Imagine if you will a 13 year old, shopping in the local town on a Saturday morning. In John Menzies the stationer's and bookstore, on the upper floor on the left near the back of the shop there is a particular section of books. This girl goes to look at this shelf nearly every time she comes to town. And why?
On the bottom shelf is a huge brick of a book with shiny gold bits on the cover and a picture of an old man in a grey cloak, carrying a staff, striding through a forest. Something about that picture captivates her. Week after week she goes back. Along the gold edging something is written, although not in English. What does it say?
Eventually she finds herself with £10 - probably birthday money and she buys it. It must be just before a half term break because for the next 4 days, apart from eating and sleeping, she immerses herself in this new world of The Lord of the Rings, finding that the old man on the cover is Gandalf, on his way to the Shire to set some Hobbits off on a great adventure.

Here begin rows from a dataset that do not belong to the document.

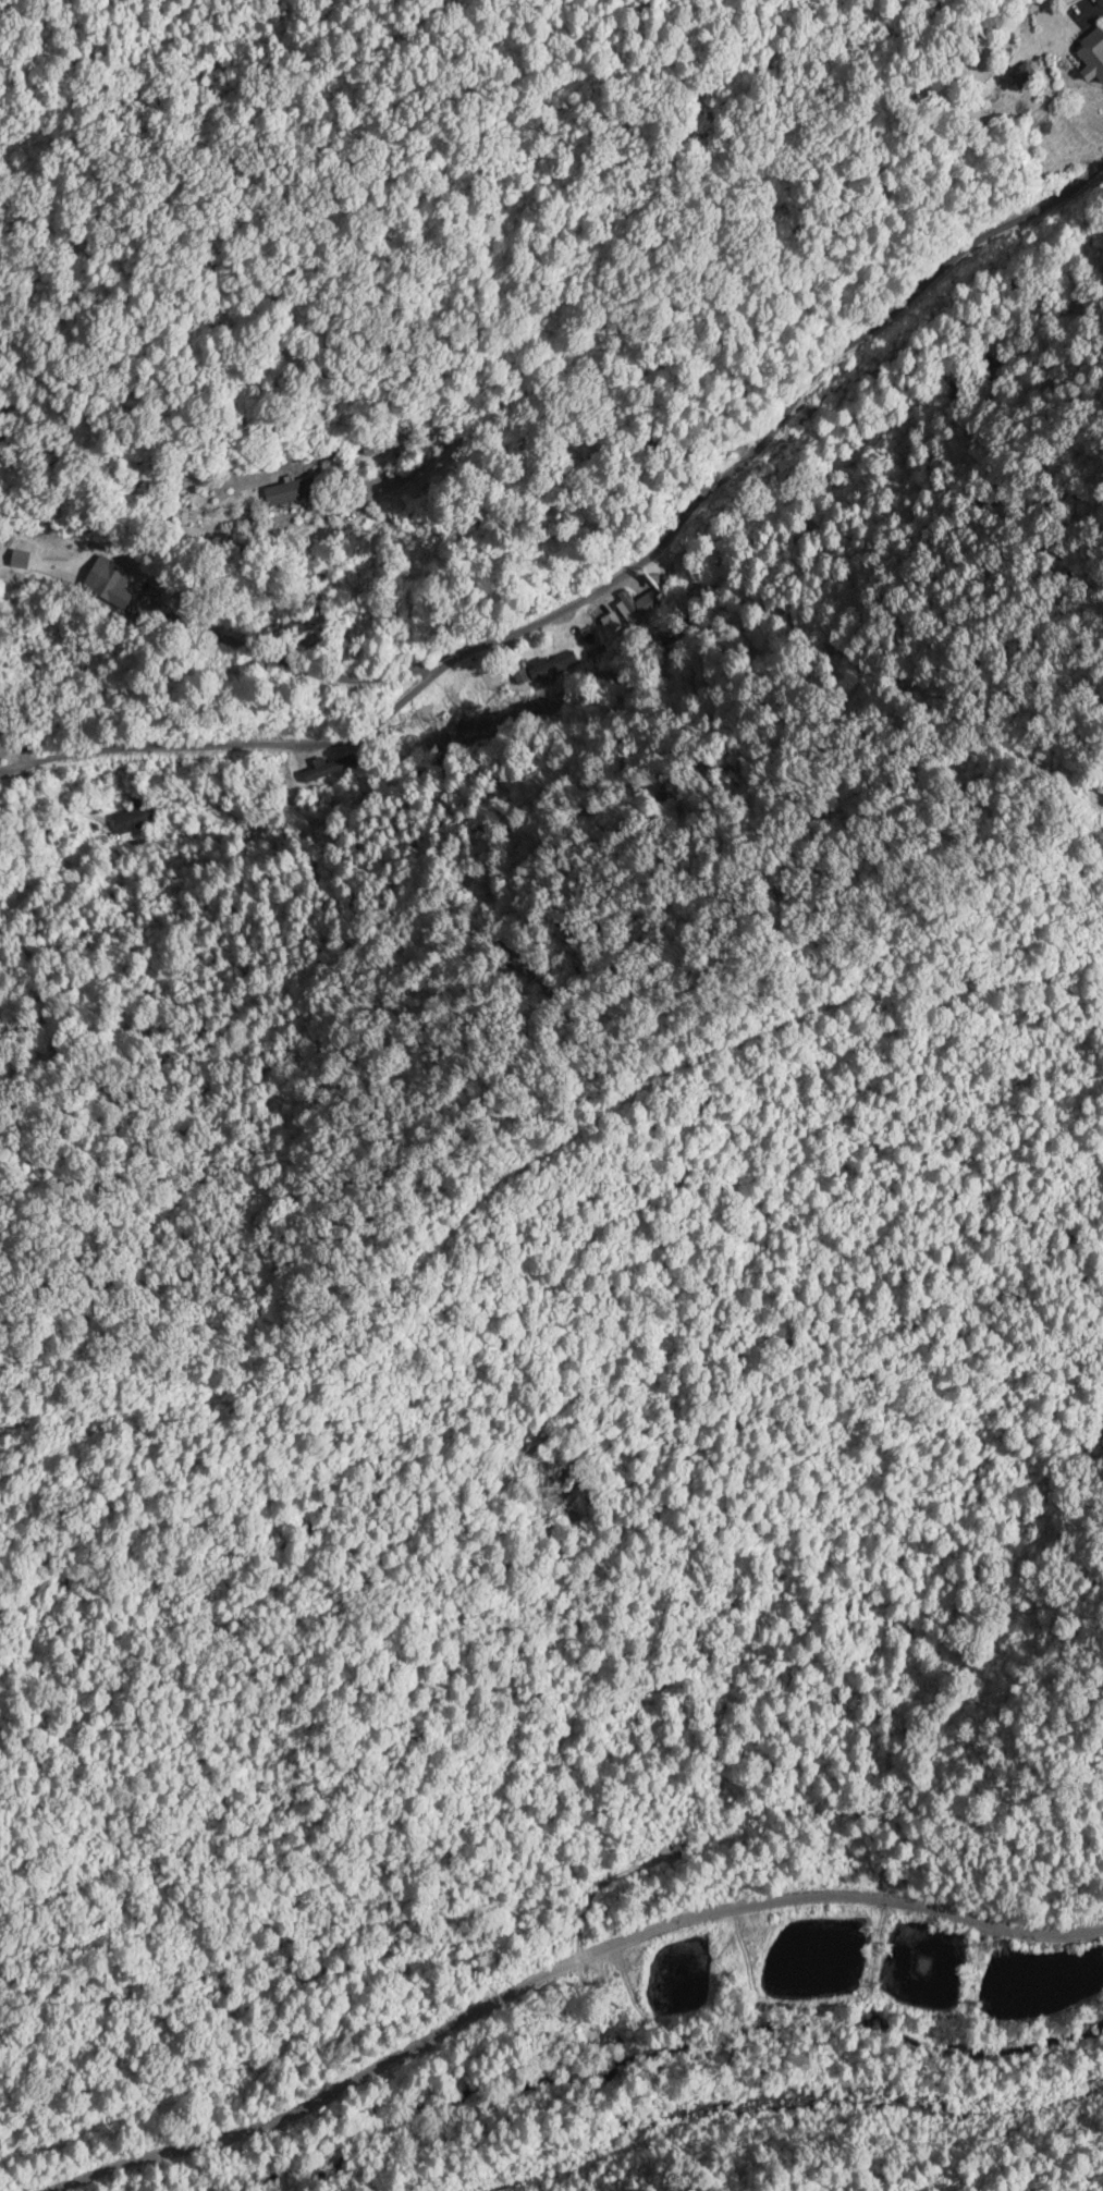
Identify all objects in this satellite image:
road: (745, 194)
road: (580, 391)
road: (611, 547)
road: (47, 555)
road: (538, 1941)

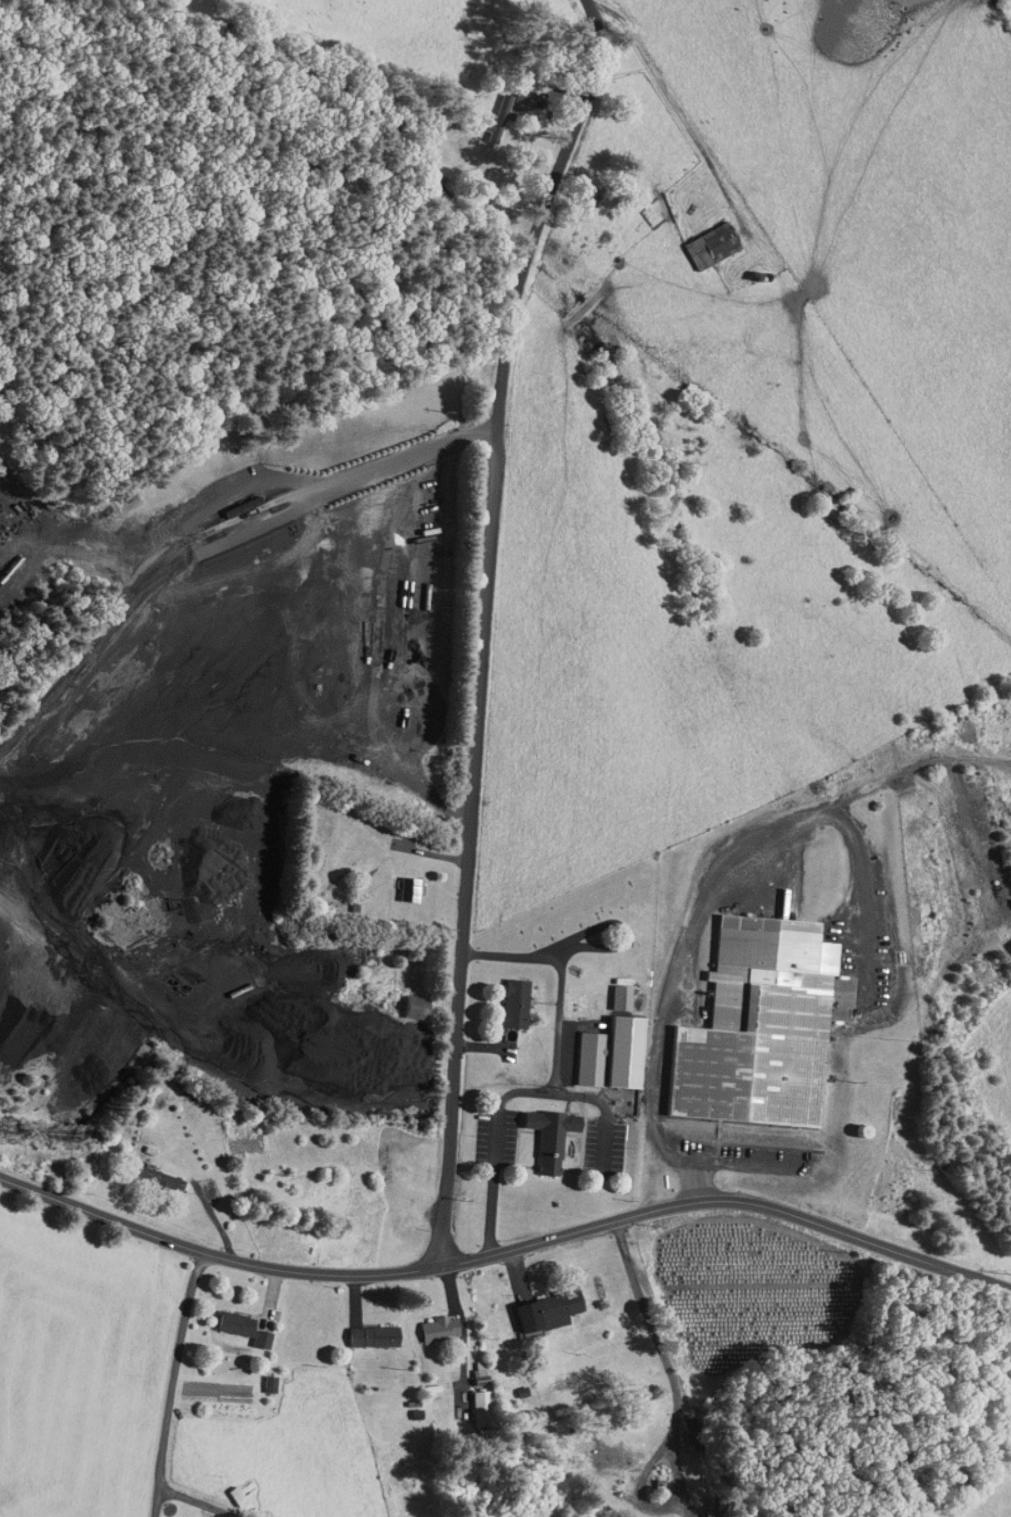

Perhaps it is the epic nature of the adventure, the cast of thousands, the heroes, the elves. It almost certainly wasn't the poetry, which interrupts the flow of the story. Yes, it was the story that kept her gripped until the end, the highs and lows, good overcoming evil, despair turning to hope, betrayal, love and loss, the story that kept her reading until the last line of page 1069. “'Well, I'm back', he said”. But there are lots of good stories in the world. Why this one?
The thing that kept her going back to this book time and time again were the extra 200 pages after that final line: the appendices. Here is contained a glimpse into a wider world of which this story is a fairly insignificant part. There is history, chronology, genealogy, including family trees to help keep all the characters in order, there are details of the calendars in use and then, most fascinating of all there is Appendix E: On Writing and Spelling. Finally, the funny script on the cover can be identified as the Angerthas and deciphered. The other script, the Tengwar, the curly one on the gates of the Mines of Moria takes longer to decipher, but is far more satisfying to play with. Later still there are invented languages to discover. All of this information is only scratching the surface of the mind of J.R.R. Tolkien. The Lord of the Rings is a gateway into his universe, one which took one man a lifetime to create and seems to offer scope for a lifetime of wonder for those reading it.